At the behest of the bishops, Judge Donald L. Mason of the Jackson County Circuit Court imposed a temporary restraining order, with effect from Monday, April 27th. The shepherd had invoked the civil authority to prevent his flock from entering their parish church. The order was to stay in effect for ten days, and the penalty for violation was a $500 fine or 180 days in the Jackson County Jail. And lest any parishioners' love for their Eucharistic King was such that they were willing to incur these penalties, armed police were hired to exclude them by physical force. "Detective Mike Singleton of the Kansas City Police Robbery Unit, said he and the other officers on duty at Christ the King were being paid by the church to provide security and were not working on regular duty shifts. All wore police uniforms and carried standard equipment."-----so read a report in the Kansas City Star of 27 April 1981. The report said that: "Inside the church, workmen using power tools and bricklaying equipment were making the change in the sanctuary, the loud whine of their drills and saws drowning out the voices of protesters outside."

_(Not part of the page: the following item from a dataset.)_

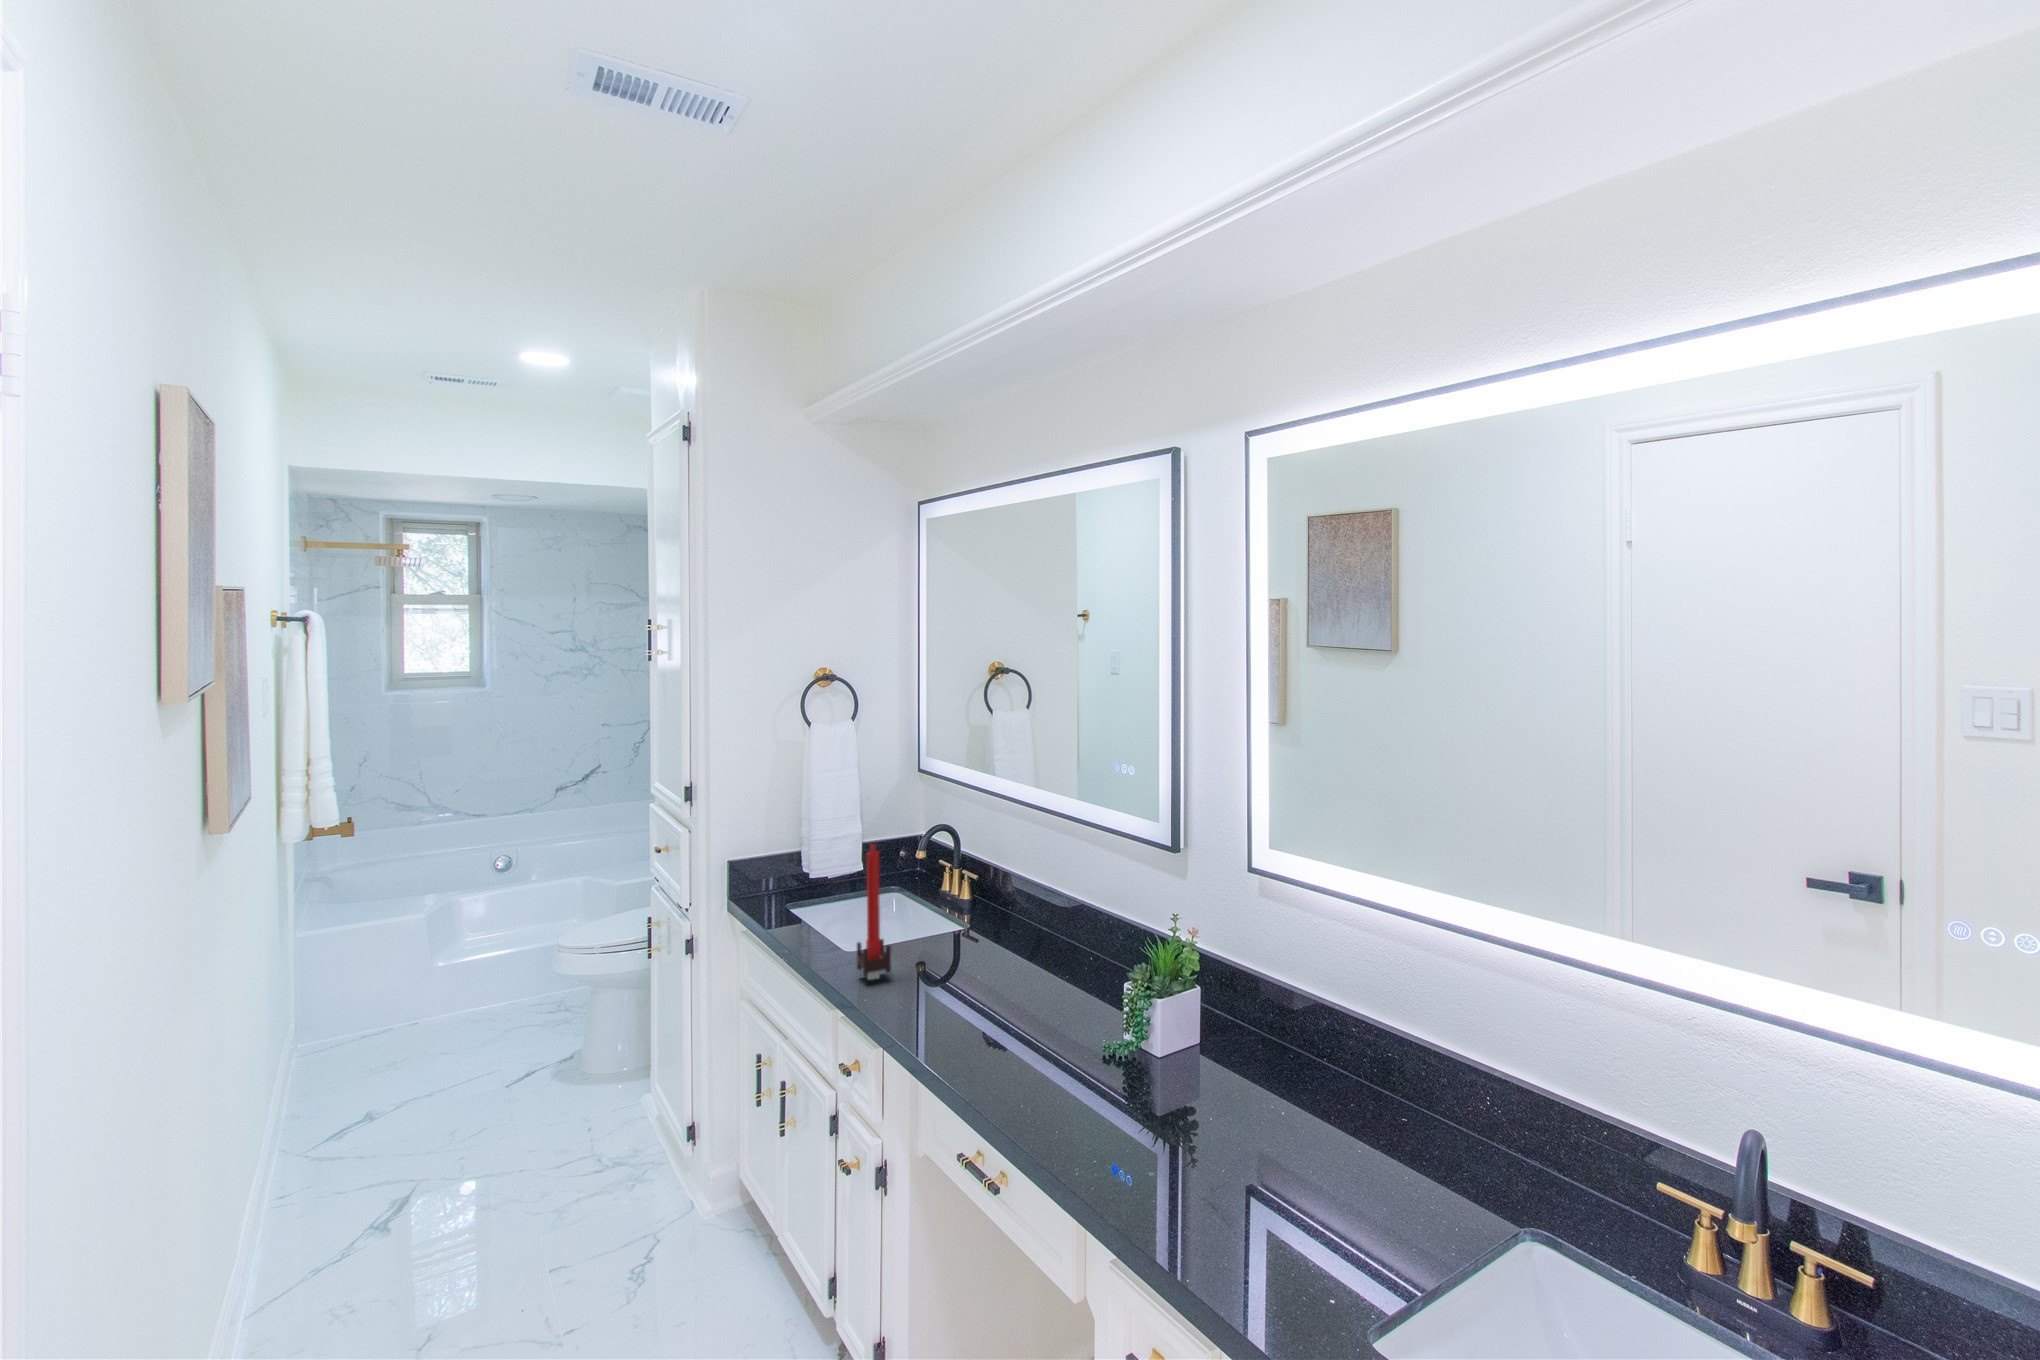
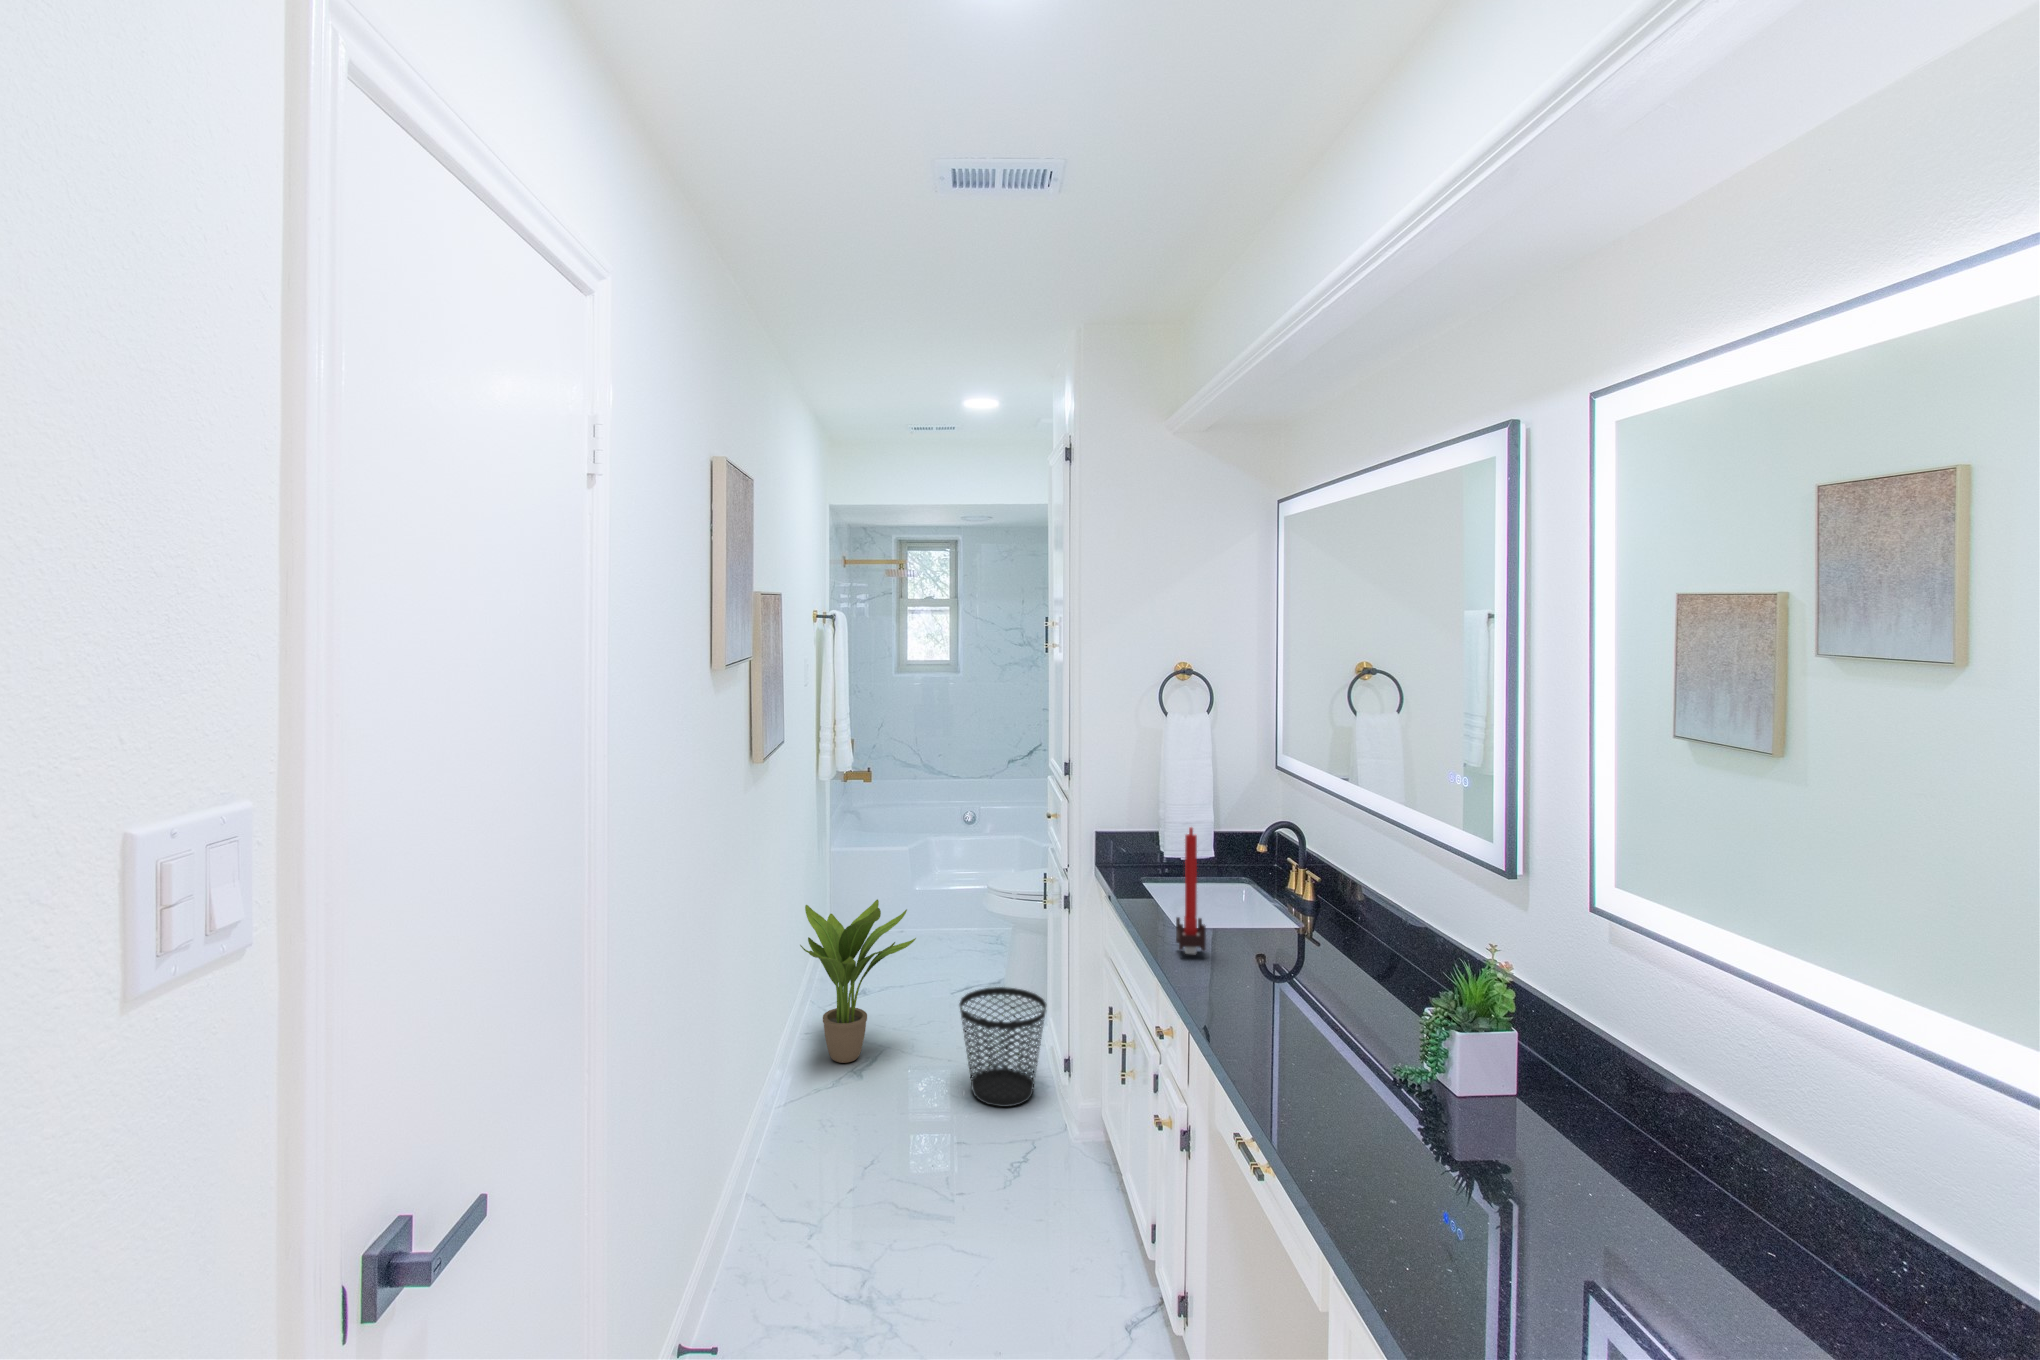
potted plant: none [283,994,472,1227] -> present [800,899,916,1063]
wastebasket: none [545,1064,662,1215] -> present [959,987,1046,1107]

The report added that the mood outside the locked doors was tense. "The bishop is using armed force to impose this destruction," lamented one parishioner. A reporter asked a young girl why she had joined the protesters. The reason, she said, was so that she could answer unafraid "when Jesus asks us in Heaven what did we do to defend the faith". May God bless her and reward her. I would certainly prefer to be in her shoes on judgment day than in those of either of her bishops!

3. The location given by Shakespeare may not have been Kansas City-----it's a long time since
 I read the play and I am open to correction. The second syllable of the adjective "damned" should, by the way, beprononounced "ned", i.e. "damn-ned" villain. "Meet" means fitting.